#### MATERIAL PROVIDED

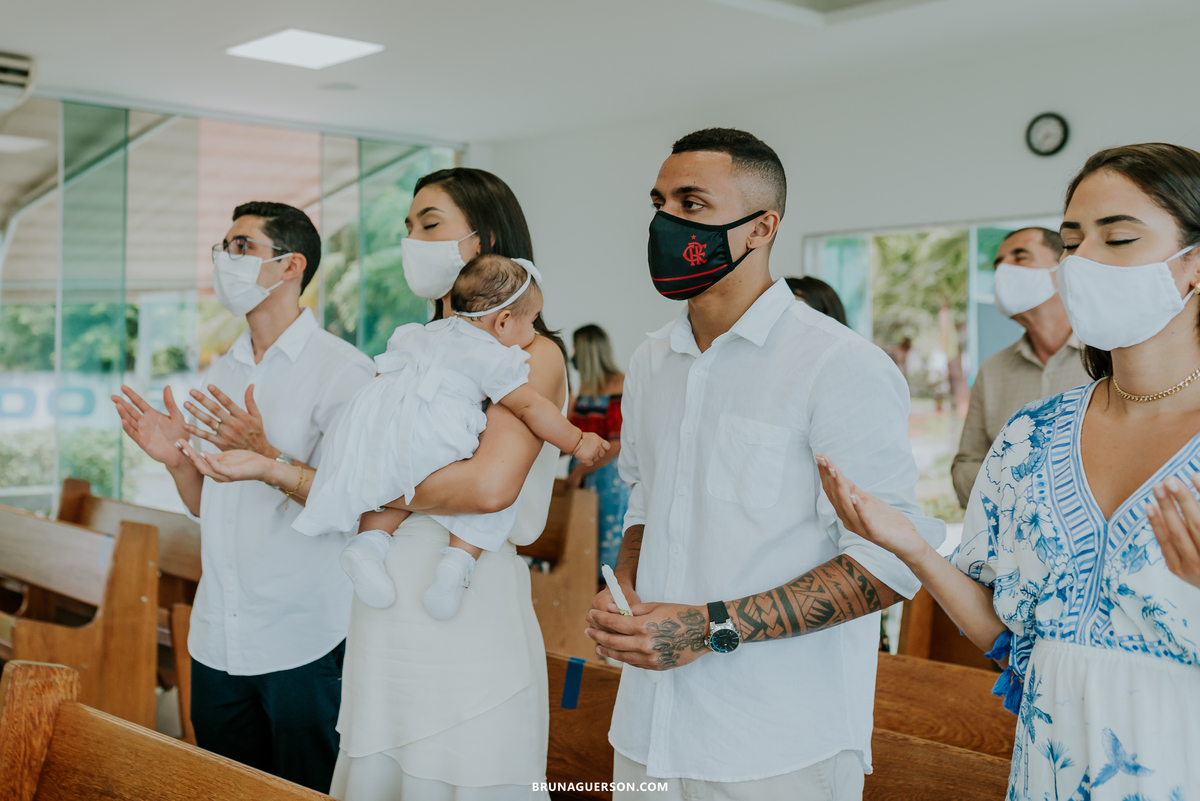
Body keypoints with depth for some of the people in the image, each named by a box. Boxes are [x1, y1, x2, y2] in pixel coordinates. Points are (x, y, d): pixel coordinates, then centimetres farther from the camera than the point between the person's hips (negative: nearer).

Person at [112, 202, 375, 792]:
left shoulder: (344, 370, -11)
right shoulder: (223, 371, 12)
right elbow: (205, 506, 16)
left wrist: (267, 457, -26)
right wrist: (176, 459, -3)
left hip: (304, 641, -7)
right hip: (217, 638, 7)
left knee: (307, 792, 7)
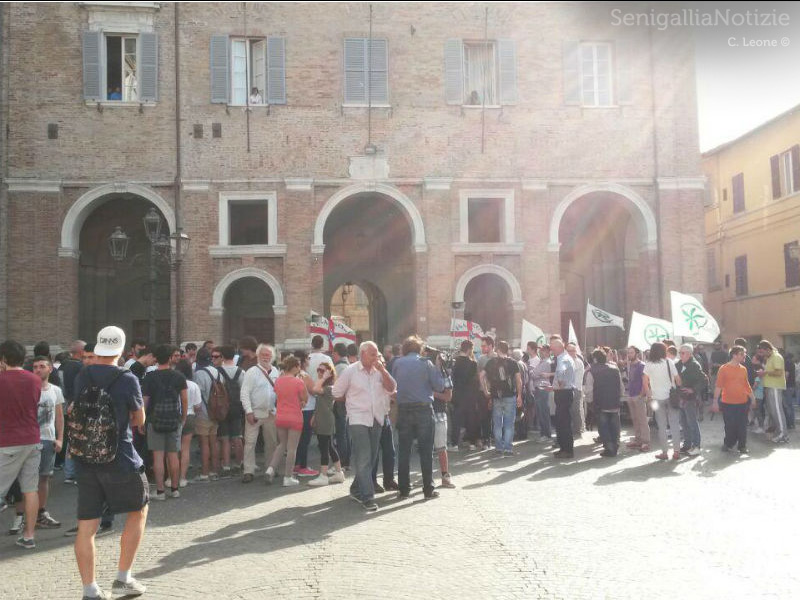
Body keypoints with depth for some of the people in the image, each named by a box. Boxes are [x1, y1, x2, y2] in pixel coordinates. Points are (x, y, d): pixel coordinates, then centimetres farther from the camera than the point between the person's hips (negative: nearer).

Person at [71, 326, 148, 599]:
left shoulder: (82, 377, 1)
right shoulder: (127, 380, -12)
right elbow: (139, 420, -1)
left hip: (86, 459, 4)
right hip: (120, 459, -4)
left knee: (86, 526, 7)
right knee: (139, 511, 16)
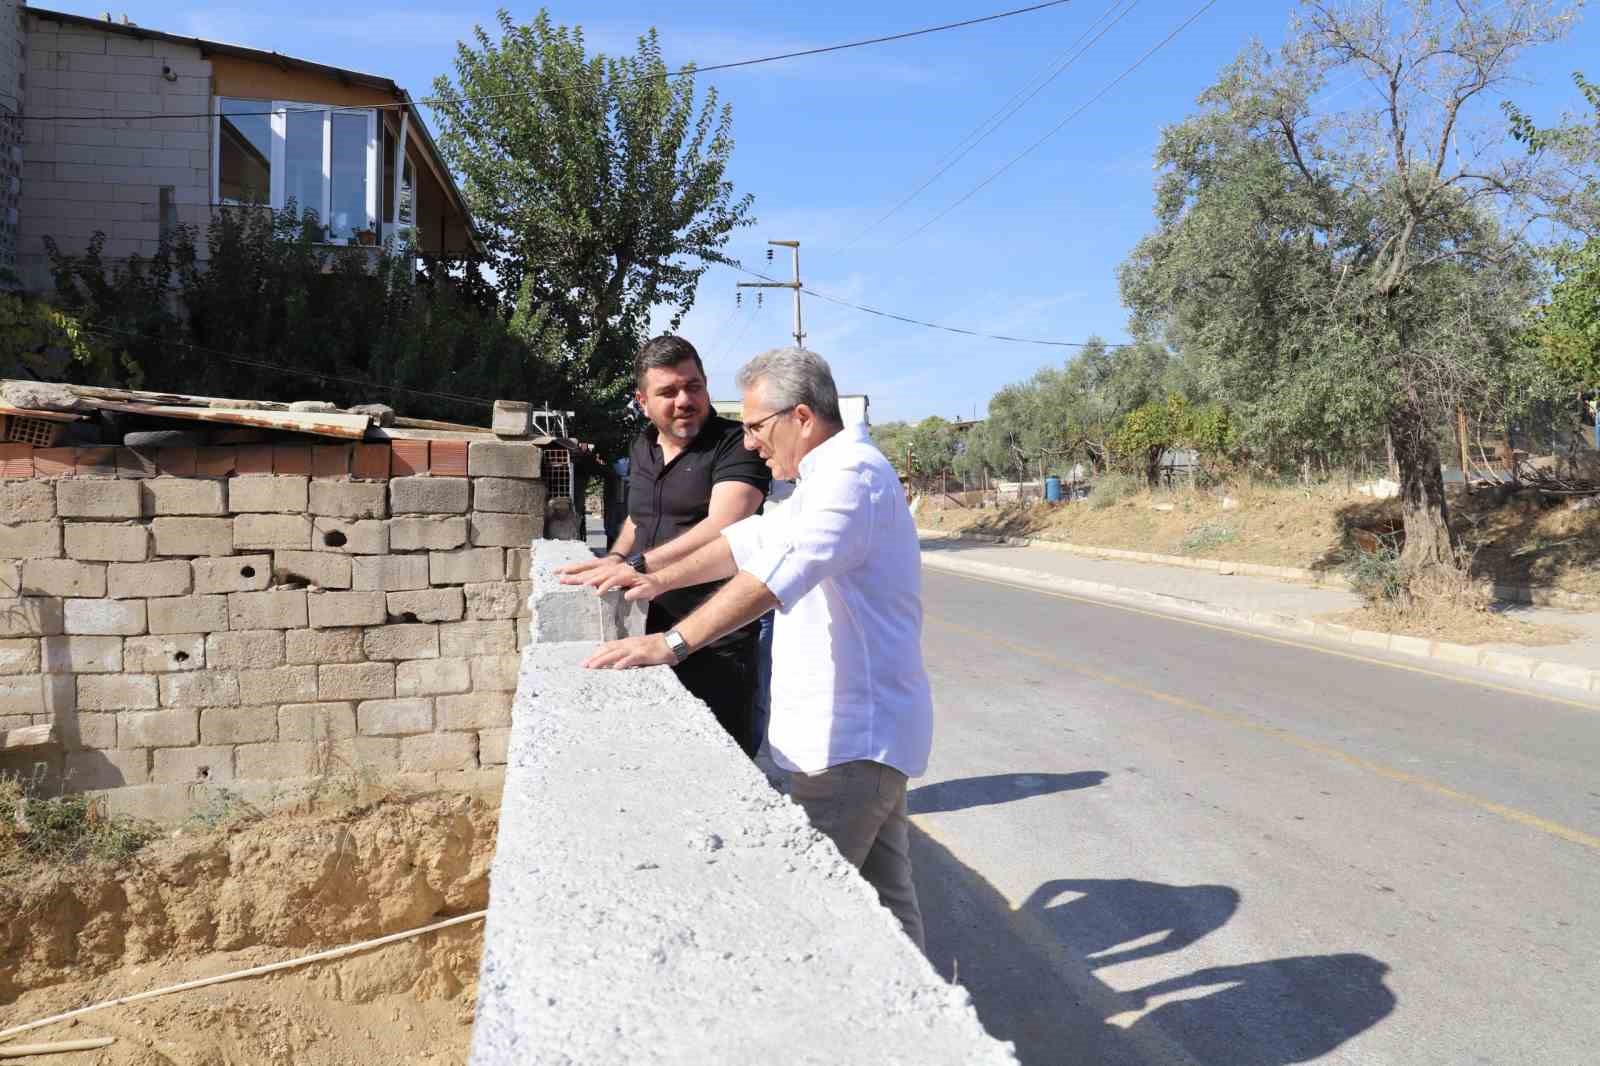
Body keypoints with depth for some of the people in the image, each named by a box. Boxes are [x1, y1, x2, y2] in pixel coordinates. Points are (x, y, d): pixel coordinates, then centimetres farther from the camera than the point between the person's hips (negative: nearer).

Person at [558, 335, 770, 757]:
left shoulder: (735, 445, -10)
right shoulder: (642, 447, 13)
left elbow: (722, 527, -25)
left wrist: (638, 566, -33)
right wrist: (615, 559, 10)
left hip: (716, 642, -7)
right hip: (653, 635, 7)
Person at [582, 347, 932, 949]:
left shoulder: (852, 475, -17)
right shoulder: (831, 474, 19)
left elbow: (778, 573, -31)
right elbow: (753, 540, 21)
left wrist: (670, 644, -34)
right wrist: (660, 579, 13)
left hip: (852, 739, -11)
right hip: (864, 731, 11)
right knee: (883, 894, 16)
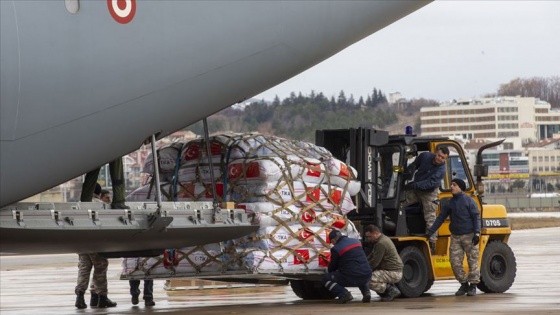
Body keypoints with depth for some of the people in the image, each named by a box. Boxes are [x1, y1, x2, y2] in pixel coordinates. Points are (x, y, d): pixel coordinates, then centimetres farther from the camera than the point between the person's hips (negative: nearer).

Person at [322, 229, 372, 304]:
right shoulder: (356, 241, 13)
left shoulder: (336, 249, -5)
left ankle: (344, 294, -9)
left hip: (351, 279, -6)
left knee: (326, 279, 9)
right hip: (367, 277, 6)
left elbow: (332, 268, 6)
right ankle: (366, 292, 15)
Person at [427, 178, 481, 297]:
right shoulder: (450, 203, 12)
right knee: (455, 261, -2)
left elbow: (476, 217, -5)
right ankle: (463, 284, 10)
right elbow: (441, 218, 13)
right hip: (455, 237, 5)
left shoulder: (468, 200, -2)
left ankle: (473, 285, 6)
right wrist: (430, 231, 7)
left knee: (473, 261, -2)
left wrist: (477, 233, -14)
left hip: (469, 236, -5)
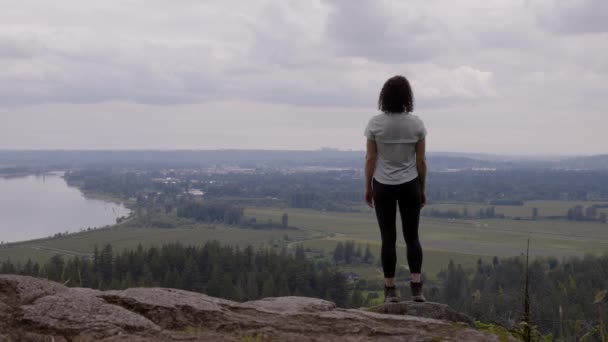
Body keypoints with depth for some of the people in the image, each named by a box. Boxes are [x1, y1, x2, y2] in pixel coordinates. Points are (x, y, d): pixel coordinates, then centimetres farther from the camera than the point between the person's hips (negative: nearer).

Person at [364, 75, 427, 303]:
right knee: (412, 237, 10)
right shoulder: (416, 124, -6)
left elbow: (370, 159, -5)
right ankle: (416, 288, 2)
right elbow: (421, 161, -2)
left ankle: (390, 291, 5)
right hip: (409, 186, 1)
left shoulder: (375, 123, -9)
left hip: (383, 187, -1)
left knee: (388, 239, 5)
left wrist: (368, 187, 6)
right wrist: (422, 189, 8)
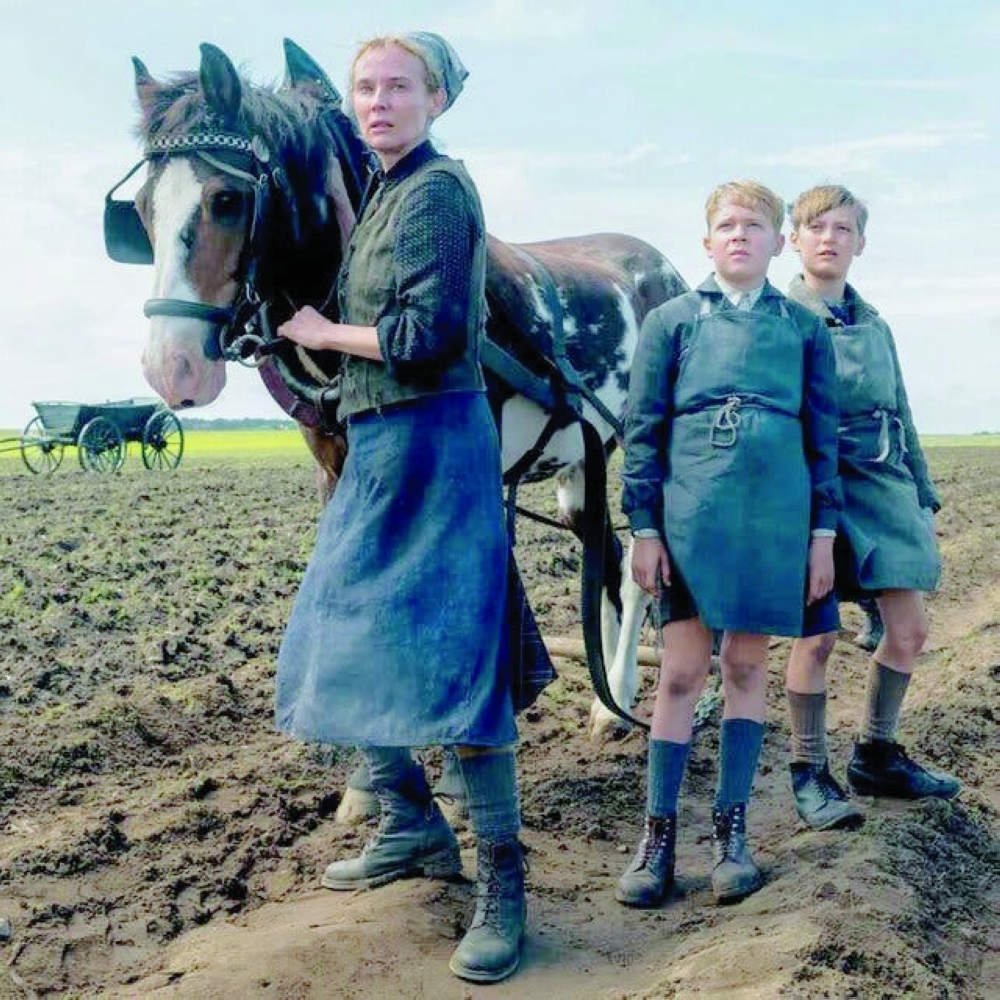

#### TASK INSTRUCTIONS
Reproduce the material verbatim from its beginning through the line containing "right ankle: (366, 292, 15)", both ends included, and omit the pictures.

#### EXERCISE SOLUTION
Body keypoints with depth for some of the people in the image, each named by a box. Boxes are [x1, y1, x2, y2] in pixel coordinates. Points are (x, y, d): pixel coordinates, then centimetres farther from the camera than the point between the person's hips (negative: nearer).

Person at [112, 202, 375, 792]:
left shoulder: (344, 370, -11)
right shoulder: (223, 371, 12)
right elbow: (205, 506, 16)
left wrist: (267, 457, -26)
right wrist: (176, 459, -3)
left hip: (304, 641, -7)
right hip: (217, 638, 7)
left knee: (307, 792, 7)
Body keypoints with depth for some of the people in the image, each named by a box. Boxes are [x1, y1, x2, y2] in pixel coordinates. Points are (x, y, d): pixel coordinates, then centimetres farther from the camera than the point between the person's hips (negative: nearer).

Person at [71, 326, 148, 599]:
left shoulder: (82, 377, 1)
right shoulder: (127, 380, -12)
right elbow: (139, 420, -1)
left hip: (86, 459, 4)
right hip: (120, 459, -4)
left knee: (86, 526, 7)
right knee: (139, 511, 16)
Body keypoints with depth for some of the people in the image, each named by a box. Boxes are [x1, y1, x2, y2] in pixel coordinates. Points are (x, y, d): pixel coordinates, then centimetres farther from the camera than the point between the person's hips (negative: nearer).

Person at [558, 335, 770, 757]:
left shoulder: (735, 445, -10)
right shoulder: (642, 447, 13)
left elbow: (722, 527, -25)
left wrist: (638, 566, -33)
right wrist: (615, 559, 10)
left hip: (716, 642, -7)
right hip: (653, 635, 7)
Person at [582, 347, 932, 949]:
left shoulder: (852, 475, -17)
right shoulder: (831, 474, 19)
left elbow: (778, 573, -31)
right elbow: (753, 540, 21)
left wrist: (670, 644, -34)
right wrist: (660, 579, 13)
left hip: (852, 739, -11)
right hip: (864, 731, 11)
right knee: (883, 894, 16)
Body keypoints with depth for some of the people in the image, each named by a box. Boxes are [x1, y1, x2, y2] in pixel coordinates. Points are (x, y, d): pixel coordinates, then centimetres farther from the camera than the point between the person's hips (negative: nearer).

Person at [322, 229, 372, 304]:
right shoulder: (356, 241, 13)
left shoulder: (336, 249, -5)
left ankle: (344, 294, -9)
left hip: (351, 279, -6)
left knee: (326, 279, 9)
right hip: (367, 277, 6)
left elbow: (332, 268, 6)
right ankle: (366, 292, 15)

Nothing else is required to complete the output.